** INSTRUCTIONS TO FOLLOW **
Gather every line from the entries below that contains the string "gasten", treating uppercase and lowercase letters as different.

------------------------------------------------------------

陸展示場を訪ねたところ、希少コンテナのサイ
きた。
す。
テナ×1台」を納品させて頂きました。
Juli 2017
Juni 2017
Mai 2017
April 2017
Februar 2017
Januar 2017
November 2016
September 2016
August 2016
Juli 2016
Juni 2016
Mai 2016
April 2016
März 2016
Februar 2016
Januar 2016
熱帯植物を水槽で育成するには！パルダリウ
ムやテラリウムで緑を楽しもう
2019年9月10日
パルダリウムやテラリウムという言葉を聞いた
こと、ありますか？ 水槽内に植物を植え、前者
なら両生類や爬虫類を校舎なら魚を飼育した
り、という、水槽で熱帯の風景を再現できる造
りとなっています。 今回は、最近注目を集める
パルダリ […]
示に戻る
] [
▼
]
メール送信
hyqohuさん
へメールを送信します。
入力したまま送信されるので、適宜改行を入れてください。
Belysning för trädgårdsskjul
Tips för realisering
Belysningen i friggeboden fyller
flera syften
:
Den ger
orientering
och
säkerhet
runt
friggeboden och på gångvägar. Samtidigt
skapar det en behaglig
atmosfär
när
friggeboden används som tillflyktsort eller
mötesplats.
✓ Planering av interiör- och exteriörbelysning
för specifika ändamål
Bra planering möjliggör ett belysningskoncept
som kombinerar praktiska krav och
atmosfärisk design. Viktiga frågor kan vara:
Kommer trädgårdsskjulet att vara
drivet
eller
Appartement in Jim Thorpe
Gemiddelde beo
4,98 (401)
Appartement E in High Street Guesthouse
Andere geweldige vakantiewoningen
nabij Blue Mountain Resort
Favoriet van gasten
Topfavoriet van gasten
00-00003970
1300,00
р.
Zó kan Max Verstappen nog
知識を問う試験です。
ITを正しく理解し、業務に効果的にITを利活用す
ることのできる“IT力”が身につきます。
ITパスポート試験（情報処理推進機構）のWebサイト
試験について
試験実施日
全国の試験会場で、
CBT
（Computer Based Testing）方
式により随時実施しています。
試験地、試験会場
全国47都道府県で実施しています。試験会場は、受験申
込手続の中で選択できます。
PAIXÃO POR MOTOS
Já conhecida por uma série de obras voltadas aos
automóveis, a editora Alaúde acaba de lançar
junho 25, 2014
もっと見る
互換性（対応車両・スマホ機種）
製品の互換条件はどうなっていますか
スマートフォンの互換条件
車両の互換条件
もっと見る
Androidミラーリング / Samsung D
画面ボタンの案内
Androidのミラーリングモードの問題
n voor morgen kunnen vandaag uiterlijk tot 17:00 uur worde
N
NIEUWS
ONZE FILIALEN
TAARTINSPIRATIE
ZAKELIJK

------------------------------------------------------------

** TASK OUTPUT **
Favoriet van gasten
Topfavoriet van gasten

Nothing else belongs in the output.